Problem statement
In your copy of the entries, please include no pictures and return every word exactly.

(Hardware design source files)
▽

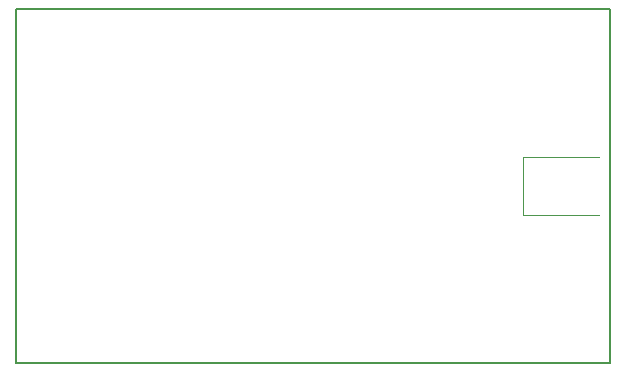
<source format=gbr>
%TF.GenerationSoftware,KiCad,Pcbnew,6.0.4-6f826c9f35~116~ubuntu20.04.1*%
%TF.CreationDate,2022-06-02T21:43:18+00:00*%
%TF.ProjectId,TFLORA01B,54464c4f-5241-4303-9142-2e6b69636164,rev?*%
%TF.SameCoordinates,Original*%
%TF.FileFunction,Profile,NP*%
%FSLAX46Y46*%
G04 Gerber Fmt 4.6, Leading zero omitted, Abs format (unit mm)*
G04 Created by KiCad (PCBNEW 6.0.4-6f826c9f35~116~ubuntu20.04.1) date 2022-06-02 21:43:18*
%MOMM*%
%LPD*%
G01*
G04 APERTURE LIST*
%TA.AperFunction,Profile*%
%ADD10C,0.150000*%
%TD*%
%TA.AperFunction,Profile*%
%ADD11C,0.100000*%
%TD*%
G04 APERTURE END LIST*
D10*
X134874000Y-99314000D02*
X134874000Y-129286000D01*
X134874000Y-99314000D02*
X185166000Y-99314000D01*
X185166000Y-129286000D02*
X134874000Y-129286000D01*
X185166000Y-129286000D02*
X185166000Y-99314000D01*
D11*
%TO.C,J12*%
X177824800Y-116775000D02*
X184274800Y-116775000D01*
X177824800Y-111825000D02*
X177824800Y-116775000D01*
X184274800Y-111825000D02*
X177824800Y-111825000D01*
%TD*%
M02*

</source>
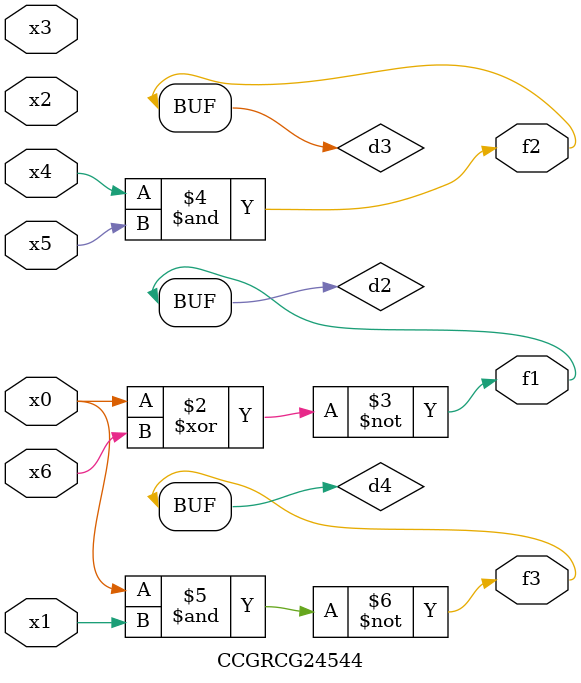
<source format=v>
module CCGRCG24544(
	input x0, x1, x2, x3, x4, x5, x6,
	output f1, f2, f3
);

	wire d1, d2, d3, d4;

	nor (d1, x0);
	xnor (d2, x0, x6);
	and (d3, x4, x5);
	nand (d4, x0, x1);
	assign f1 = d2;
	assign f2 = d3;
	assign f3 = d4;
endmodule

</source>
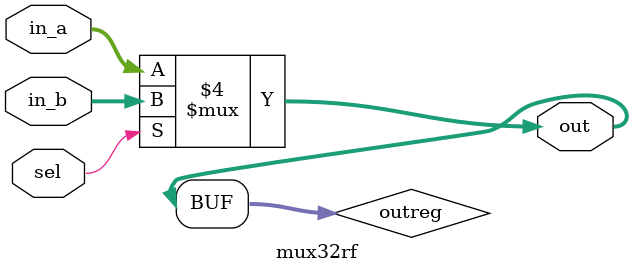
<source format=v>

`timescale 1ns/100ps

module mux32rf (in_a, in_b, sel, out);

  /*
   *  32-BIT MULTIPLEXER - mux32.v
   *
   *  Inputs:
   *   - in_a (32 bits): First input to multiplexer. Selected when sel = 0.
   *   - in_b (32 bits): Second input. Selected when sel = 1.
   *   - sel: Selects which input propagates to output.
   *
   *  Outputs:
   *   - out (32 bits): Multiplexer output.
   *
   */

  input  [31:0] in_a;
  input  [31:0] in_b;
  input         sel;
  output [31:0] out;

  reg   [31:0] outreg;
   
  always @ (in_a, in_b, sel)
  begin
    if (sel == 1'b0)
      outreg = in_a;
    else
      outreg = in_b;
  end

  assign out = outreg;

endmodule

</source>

△

Response
<source format=gbr>
%TF.GenerationSoftware,KiCad,Pcbnew,6.0.4-6f826c9f35~116~ubuntu20.04.1*%
%TF.CreationDate,2022-06-02T21:43:18+00:00*%
%TF.ProjectId,TFLORA01B,54464c4f-5241-4303-9142-2e6b69636164,rev?*%
%TF.SameCoordinates,Original*%
%TF.FileFunction,Profile,NP*%
%FSLAX46Y46*%
G04 Gerber Fmt 4.6, Leading zero omitted, Abs format (unit mm)*
G04 Created by KiCad (PCBNEW 6.0.4-6f826c9f35~116~ubuntu20.04.1) date 2022-06-02 21:43:18*
%MOMM*%
%LPD*%
G01*
G04 APERTURE LIST*
%TA.AperFunction,Profile*%
%ADD10C,0.150000*%
%TD*%
%TA.AperFunction,Profile*%
%ADD11C,0.100000*%
%TD*%
G04 APERTURE END LIST*
D10*
X134874000Y-99314000D02*
X134874000Y-129286000D01*
X134874000Y-99314000D02*
X185166000Y-99314000D01*
X185166000Y-129286000D02*
X134874000Y-129286000D01*
X185166000Y-129286000D02*
X185166000Y-99314000D01*
D11*
%TO.C,J12*%
X177824800Y-116775000D02*
X184274800Y-116775000D01*
X177824800Y-111825000D02*
X177824800Y-116775000D01*
X184274800Y-111825000D02*
X177824800Y-111825000D01*
%TD*%
M02*

</source>
<source format=v>
module CCGRCG24544(
	input x0, x1, x2, x3, x4, x5, x6,
	output f1, f2, f3
);

	wire d1, d2, d3, d4;

	nor (d1, x0);
	xnor (d2, x0, x6);
	and (d3, x4, x5);
	nand (d4, x0, x1);
	assign f1 = d2;
	assign f2 = d3;
	assign f3 = d4;
endmodule

</source>
<source format=v>

`timescale 1ns/100ps

module mux32rf (in_a, in_b, sel, out);

  /*
   *  32-BIT MULTIPLEXER - mux32.v
   *
   *  Inputs:
   *   - in_a (32 bits): First input to multiplexer. Selected when sel = 0.
   *   - in_b (32 bits): Second input. Selected when sel = 1.
   *   - sel: Selects which input propagates to output.
   *
   *  Outputs:
   *   - out (32 bits): Multiplexer output.
   *
   */

  input  [31:0] in_a;
  input  [31:0] in_b;
  input         sel;
  output [31:0] out;

  reg   [31:0] outreg;
   
  always @ (in_a, in_b, sel)
  begin
    if (sel == 1'b0)
      outreg = in_a;
    else
      outreg = in_b;
  end

  assign out = outreg;

endmodule

</source>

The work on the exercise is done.